## 提示文:
....................
柏原キャンパス緑の便り


その7
学園だより No.118 (平成8年3月22日)掲載



1. 正門とゲッケイジュ:正門は3個の大きさの異なる石柱より構成されている。この石材とデザインは施設環境企画委員会で決定されたが、原案作成と材料選択については美術の浮川教授、水上教授が遠い石材店まで足を運ばれるなど御努力いただいた。印度原産のローザ・ポリーニョと呼ばれる花嵐石で、切断面を生かし通路側にみがき面が向くように設置された。文字も手書きにするのか、ボールドタイプにするか、大きさなど、書道の方々の意見もうかがった上で、委員会でこの形に決められた。右後方には、新入生を迎えるのにふさわしいように、平成4年3月株立ちの月桂樹が高鷲農場から移植された。。





2. 西側階段通路斜面:この階段工事が行われた平成3年秋に、上段部と下段部で構成の異なる数種類の草本及び木本の種子散布が行われた。平成4年春の発芽期には、禾本科の草本が主体で、禾本科は下段部の所々にハギの出芽成長が見られたが、平成5年にはハギが繁茂し、小さなエニシダが見られるようになった。平成4年と5年の初春に、高鷲農場から、シダレザクラ・ヤエザクラ・ヤマザクラが約10本程度移植された。平成6年春、エスカレーター工事完成に伴い、エスカレーター近接部にシラカシの列植とサトザクラ・オオシマザクラ・ヤマザクラなどの追植及び、階段沿いにレンギョウ(黄色)、ユキヤナギ(白色)、シャリンバイが誘導植栽として、また高木の根締めとして植えられている。





3. 白梅:平成6年秋、B棟南側のゆるやかな斜面の一角に群植され、初春にさわやかなにぎわいを見せる。





4. 紅梅他:本学職員Uさんの寄贈樹。長らく勤務されているが、近くに植えられた低木を含め、キャンパスに思いをたくして下さった。





5. 春は花からの代表種の一つミツバツツジ:ツツジの仲間の多くは葉のあとに花が咲くが、これは落葉のツツジで、4月に花芽が急にふくらみ、濃紅色の花雲を演出する(事務局棟前庭にも、かなりの数の本種がある)。C1棟入口の植栽桝で、平成3年3月の理学科(教養学科設置前の最後の学部、専攻科、院)卒業生の記念植樹のために寄せられた拠金で、撮っているのは、この場所に平成5年3月〜4月教養の生命科学専攻3,4回生及び生物専修院生により植えられたものの一部。
....................
## 作業内容:
**a)** 提示文の「柏原キャンパス緑の便り」から「が高鷲農場から移植された。。」までを含む部分を、「高鷲農場」を「附属農場」に修正して示してください。
**b)** 提示文によると、白梅はいつ、どこに群植されましたか。
次の行は、提示文とは別の出典から取られたものです。

## データ抜粋:
....................
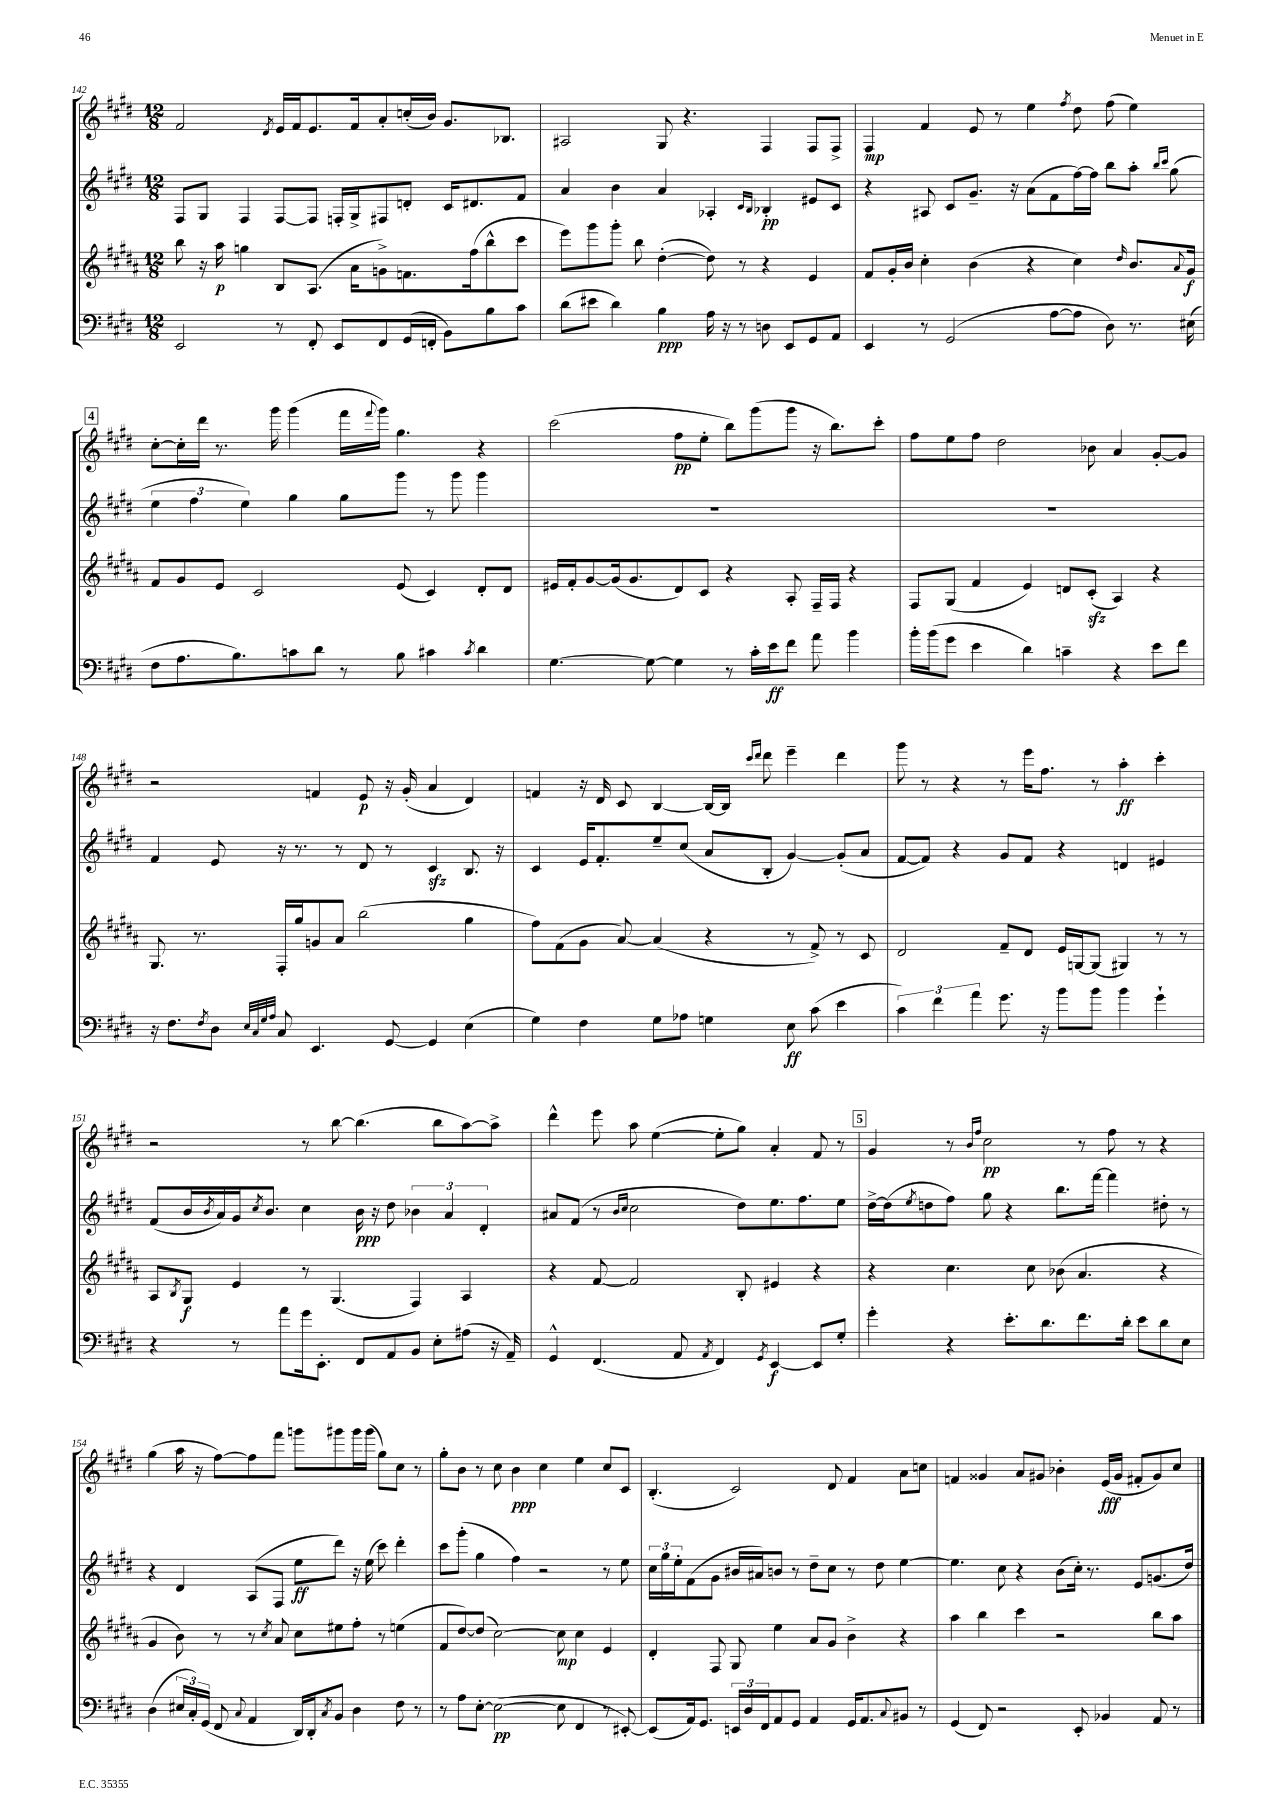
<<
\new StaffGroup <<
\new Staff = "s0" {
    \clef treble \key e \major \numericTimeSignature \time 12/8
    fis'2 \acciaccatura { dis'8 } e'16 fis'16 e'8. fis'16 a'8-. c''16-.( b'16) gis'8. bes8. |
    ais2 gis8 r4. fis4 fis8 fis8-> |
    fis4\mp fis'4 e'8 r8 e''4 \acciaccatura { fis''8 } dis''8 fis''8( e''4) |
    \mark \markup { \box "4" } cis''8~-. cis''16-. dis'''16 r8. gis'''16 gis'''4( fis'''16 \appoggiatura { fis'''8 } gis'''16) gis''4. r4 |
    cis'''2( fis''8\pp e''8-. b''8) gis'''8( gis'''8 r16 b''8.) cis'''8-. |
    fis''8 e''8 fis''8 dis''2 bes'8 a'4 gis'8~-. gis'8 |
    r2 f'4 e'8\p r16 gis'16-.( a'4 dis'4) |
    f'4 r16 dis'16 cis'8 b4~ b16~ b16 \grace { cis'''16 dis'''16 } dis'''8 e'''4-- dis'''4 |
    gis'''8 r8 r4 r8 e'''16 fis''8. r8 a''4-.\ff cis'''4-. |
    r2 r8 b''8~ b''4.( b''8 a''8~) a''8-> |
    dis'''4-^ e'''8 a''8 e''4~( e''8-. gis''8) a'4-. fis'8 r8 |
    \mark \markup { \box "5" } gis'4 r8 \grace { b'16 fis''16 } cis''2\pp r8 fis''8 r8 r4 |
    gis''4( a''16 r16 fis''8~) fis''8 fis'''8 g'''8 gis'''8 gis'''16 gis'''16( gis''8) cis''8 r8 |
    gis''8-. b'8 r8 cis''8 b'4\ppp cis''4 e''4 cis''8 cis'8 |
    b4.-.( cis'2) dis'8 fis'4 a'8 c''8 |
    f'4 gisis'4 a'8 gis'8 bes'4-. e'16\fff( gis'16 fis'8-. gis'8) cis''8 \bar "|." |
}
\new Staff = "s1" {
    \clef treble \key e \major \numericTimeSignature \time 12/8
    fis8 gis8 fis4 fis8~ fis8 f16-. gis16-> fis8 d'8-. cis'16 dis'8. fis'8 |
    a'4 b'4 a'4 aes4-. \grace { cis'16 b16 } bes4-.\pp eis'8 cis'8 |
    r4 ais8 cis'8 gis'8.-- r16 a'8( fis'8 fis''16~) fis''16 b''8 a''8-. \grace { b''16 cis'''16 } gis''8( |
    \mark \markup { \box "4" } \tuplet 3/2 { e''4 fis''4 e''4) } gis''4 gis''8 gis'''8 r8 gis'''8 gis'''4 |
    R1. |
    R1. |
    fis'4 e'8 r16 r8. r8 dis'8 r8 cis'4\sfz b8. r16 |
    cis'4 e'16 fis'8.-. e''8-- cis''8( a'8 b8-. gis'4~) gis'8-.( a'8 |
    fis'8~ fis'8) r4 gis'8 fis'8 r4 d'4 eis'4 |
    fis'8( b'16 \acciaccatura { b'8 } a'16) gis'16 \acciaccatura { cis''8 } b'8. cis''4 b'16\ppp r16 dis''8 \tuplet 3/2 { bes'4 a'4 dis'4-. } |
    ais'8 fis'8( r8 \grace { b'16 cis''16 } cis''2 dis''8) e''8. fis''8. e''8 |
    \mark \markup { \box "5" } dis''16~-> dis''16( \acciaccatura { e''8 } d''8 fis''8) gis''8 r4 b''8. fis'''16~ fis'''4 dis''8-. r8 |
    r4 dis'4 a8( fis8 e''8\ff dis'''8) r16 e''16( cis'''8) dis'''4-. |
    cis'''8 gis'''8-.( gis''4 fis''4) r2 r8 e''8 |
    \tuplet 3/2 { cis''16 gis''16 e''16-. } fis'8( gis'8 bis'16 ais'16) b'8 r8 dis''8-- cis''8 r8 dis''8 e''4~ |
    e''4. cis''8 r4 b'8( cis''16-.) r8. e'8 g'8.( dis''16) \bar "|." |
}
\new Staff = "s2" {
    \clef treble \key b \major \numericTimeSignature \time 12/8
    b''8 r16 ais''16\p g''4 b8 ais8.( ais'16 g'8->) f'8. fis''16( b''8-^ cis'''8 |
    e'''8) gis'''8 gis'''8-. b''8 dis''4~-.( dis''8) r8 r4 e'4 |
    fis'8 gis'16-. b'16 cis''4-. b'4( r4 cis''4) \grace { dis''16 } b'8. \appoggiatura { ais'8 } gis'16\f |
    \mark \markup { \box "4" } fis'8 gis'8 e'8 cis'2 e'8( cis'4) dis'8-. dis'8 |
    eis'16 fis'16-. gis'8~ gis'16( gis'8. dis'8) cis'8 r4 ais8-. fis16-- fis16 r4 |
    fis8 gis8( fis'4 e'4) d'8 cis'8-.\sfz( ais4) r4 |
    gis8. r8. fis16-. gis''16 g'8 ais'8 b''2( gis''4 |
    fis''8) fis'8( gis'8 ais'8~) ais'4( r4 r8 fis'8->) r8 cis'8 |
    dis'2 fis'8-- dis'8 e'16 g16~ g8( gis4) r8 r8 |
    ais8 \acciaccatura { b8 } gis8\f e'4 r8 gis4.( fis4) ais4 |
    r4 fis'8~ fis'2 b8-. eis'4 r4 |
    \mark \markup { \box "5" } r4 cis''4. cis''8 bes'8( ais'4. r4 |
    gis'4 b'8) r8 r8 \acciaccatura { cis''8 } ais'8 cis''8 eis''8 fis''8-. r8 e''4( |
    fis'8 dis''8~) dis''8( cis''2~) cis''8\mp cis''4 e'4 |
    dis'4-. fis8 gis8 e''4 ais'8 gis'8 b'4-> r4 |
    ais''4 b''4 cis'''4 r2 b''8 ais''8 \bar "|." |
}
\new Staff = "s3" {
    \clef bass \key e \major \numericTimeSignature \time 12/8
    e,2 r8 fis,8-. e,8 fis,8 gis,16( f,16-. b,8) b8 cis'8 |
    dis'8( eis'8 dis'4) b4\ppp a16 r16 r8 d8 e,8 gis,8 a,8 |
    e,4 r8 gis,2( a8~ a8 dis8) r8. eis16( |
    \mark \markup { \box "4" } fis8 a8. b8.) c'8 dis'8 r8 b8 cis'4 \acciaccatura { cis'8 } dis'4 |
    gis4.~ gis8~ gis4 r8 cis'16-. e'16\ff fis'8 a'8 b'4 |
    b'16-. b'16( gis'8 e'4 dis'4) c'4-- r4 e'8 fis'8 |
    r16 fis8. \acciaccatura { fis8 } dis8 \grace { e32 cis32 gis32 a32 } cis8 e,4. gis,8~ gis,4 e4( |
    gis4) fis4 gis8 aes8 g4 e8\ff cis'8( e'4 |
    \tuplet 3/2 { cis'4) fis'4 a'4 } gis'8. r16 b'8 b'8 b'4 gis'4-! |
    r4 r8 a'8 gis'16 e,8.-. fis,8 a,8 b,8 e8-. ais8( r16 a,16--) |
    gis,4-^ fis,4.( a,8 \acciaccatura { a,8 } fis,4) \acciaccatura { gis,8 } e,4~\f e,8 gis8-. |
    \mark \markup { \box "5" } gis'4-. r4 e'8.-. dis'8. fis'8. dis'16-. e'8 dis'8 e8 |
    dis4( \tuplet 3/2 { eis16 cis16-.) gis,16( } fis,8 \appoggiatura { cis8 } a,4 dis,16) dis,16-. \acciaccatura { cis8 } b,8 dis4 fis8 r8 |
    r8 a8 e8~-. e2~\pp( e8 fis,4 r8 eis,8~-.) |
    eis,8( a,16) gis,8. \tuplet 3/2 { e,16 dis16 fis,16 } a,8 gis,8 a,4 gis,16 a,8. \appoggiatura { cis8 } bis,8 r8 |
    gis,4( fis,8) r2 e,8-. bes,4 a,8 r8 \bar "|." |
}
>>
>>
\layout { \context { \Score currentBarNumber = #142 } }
....................
## 各作業の解答:
**a)**
柏原キャンパス緑の便り


その7
学園だより No.118 (平成8年3月22日)掲載



1. 正門とゲッケイジュ:正門は3個の大きさの異なる石柱より構成されている。この石材とデザインは施設環境企画委員会で決定されたが、原案作成と材料選択については美術の浮川教授、水上教授が遠い石材店まで足を運ばれるなど御努力いただいた。印度原産のローザ・ポリーニョと呼ばれる花嵐石で、切断面を生かし通路側にみがき面が向くように設置された。文字も手書きにするのか、ボールドタイプにするか、大きさなど、書道の方々の意見もうかがった上で、委員会でこの形に決められた。右後方には、新入生を迎えるのにふさわしいように、平成4年3月株立ちの月桂樹が附属農場から移植された。。

**b)** 平成6年秋に、B棟南側のゆるやかな斜面の一角に群植されました。